Summary: This continues in my expository series through the book of Acts.
Once again, “religion” has made the news. Unless you live in a cave somewhere, you by now know the name of Barack Obama’s former pastor, know the controversial things he said, know the reaction that those words have received. “Religion” makes the news all the time, whether it involves Islamic jihad and the terror that it brings to the lives of innocent people, or whether it’s the latest political pronouncement from James Dobson or Pat Robertson, or whether it’s a former preacher running for president, or whether it’s controversies over churches ordaining or “marrying” homosexuals. At least three editorials in the AJC over the past several weeks have addressed the fact that some Southern Baptists have issued a paper on climate change and environmental concerns, and readers this time of year, when the Georgia legislature is in session, get up in arms regarding whether we ought to allow alcohol sales on Sunday or not. I have an opinion there, and some of you probably wouldn’t agree with it, so I’ll forego sharing it here…but the point is that “faith” is a regular topic of discussion in our society.
And that’s as it should be, don’t you think? For evangelical followers of Jesus Christ, we place our faith squarely at the center of our lives. We prioritize our budgets around spending our money in ways that honor God, including giving away a reasonably large proportion of that money to the work of the ministry. We prioritize our time in such a way as to attend church and Bible studies. We prioritize our talents in such a way as to serve others with them. Jesus, for the Christian, isn’t a spare tire we pull out and run for awhile when life gives us a flat. He isn’t merely a passenger in the car, and He isn’t “co-pilot” if we are serious about Him. No, hop over, Jesus wants to drive! And if we are obedient to the Bible, we let Him! Faith is an important topic, and rightly so.
But just as “everybody talkin’ ‘bout Heaven ain’t a-goin’ there”, and just as everybody talking about the Lord doesn’t know Him, so it’s true that just because someone says, “I have faith”, that doesn’t make it so. The fact is, as today’s text will show, without adequate truth, we cannot have adequate faith. Let’s read the text!

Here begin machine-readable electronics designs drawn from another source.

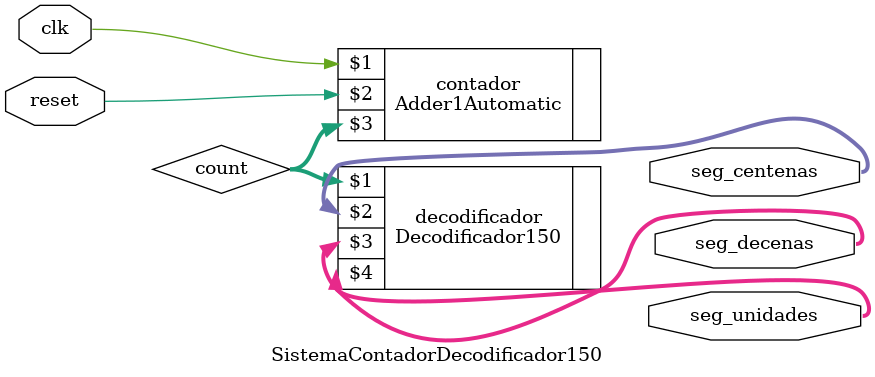
<source format=sv>
module SistemaContadorDecodificador150(
    input logic clk,       // Señal de reloj
    input logic reset,     // Señal para reiniciar el contador
    output logic [6:0] seg_centenas, // Salida para display de centenas
    output logic [6:0] seg_decenas,  // Salida para display de decenas
    output logic [6:0] seg_unidades  // Salida para display de unidades
);

    // Salida del contador (número de 8 bits, valor entre 0 y 150)
    logic [7:0] count;

    // Instancia del módulo del contador
    Adder1Automatic contador (clk,reset,count);

    // Instancia del decodificador para mostrar centenas, decenas y unidades
    Decodificador150 decodificador (count,seg_centenas,seg_decenas,seg_unidades);

endmodule


</source>
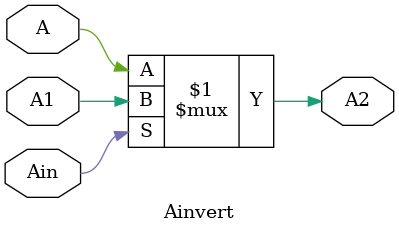
<source format=v>
`timescale 1ns / 1ps
module Ainvert(A,A1,Ain,A2);
	input A,A1;
	input Ain;
	output A2;
	
	assign A2 = Ain? A1:A;


endmodule

</source>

3 weeks is a long time to remember, but if you can think back that far, remember that we met a man named Apollos, who is mentioned again here in passing. Apollos, if you remember, was a great guy, a terrific orator with a sincere heart and a lot of learning. But the problem that Apollos had was that he had an incomplete grasp on the gospel; he was zealous to proclaim what he knew, but he didn’t know enough! Chances are that, when a wonderful couple named Aquila and Priscilla met him, he didn’t even understand enough of the gospel message to himself be considered a Christian. They, of course, took him aside and explained more fully the message of salvation in Christ, and this talented young man became a tremendous witness of the gospel.
What he knew was the “baptism of John”. This is the link with today’s passage, for we come across some other people who are in this same predicament.

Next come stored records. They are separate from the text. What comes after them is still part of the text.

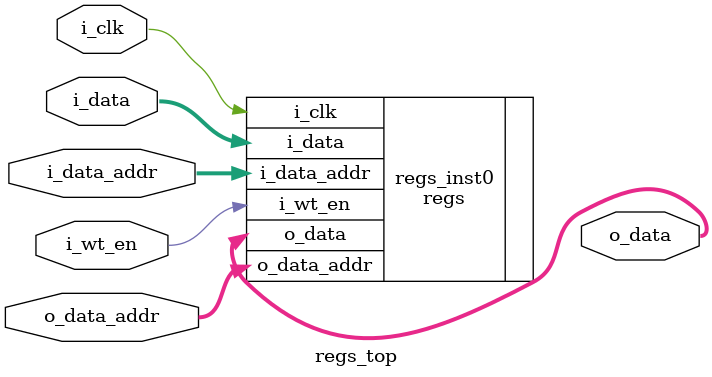
<source format=v>
module regs_top(
    input  wire [0:0] i_clk,
    input  wire [0:0] i_wt_en,
    input  wire [7:0] i_data,
    input  wire [3:0] i_data_addr,
    input  wire [3:0] o_data_addr,
    output reg  [7:0] o_data
);

    regs regs_inst0(
        .i_clk(i_clk),
        .i_wt_en(i_wt_en),
        .i_data(i_data),
        .i_data_addr(i_data_addr),
        .o_data_addr(o_data_addr),
        .o_data(o_data));
    defparam regs_inst0.REGS_WIDTH = 8;
    defparam regs_inst0.REGS_WIDTH_ADDR = 4;

endmodule

</source>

This is an unusual passage, one that has been the subject of much debate, because it presents a pretty unusual scenario to us. The controversies surrounding this passage include the question of whether the twelve men of which we read were truly born again followers of Christ, or were instead deficient enough in their understanding of the gospel that their belief, like that of Apollos earlier, could not be considered saving faith. I will take that latter position in this message.
This is a good point to remember something I said a lot early on in this study, and that’s this: history (as is the book of Acts) needs to be read as being descriptive, rather than being necessarily prescriptive. History describes what happened, rather than necessarily prescribing the way things ought to work in the future. Acts must be read descriptively, because we’ll get into a mess if we attempt to take all of the unusual ways that the Spirit works in Acts, smuggle them into the 21st century, and say, “since God acted this way then, He will act the same way now.” He may, or He may not, but we should not make the mistake of reading Acts through the wrong lens; today’s text calls for that warning. First,
I. Paul comes to Ephesus
Paul is on his third and final missions trip, and this passage finds him in Ephesus, visiting a city that he’d previously been in briefly, one which had responded quite well to the gospel message. He ended up spending about 3 years in this city (ca. AD 53-56), and yet Luke chooses to record little of his ministry there.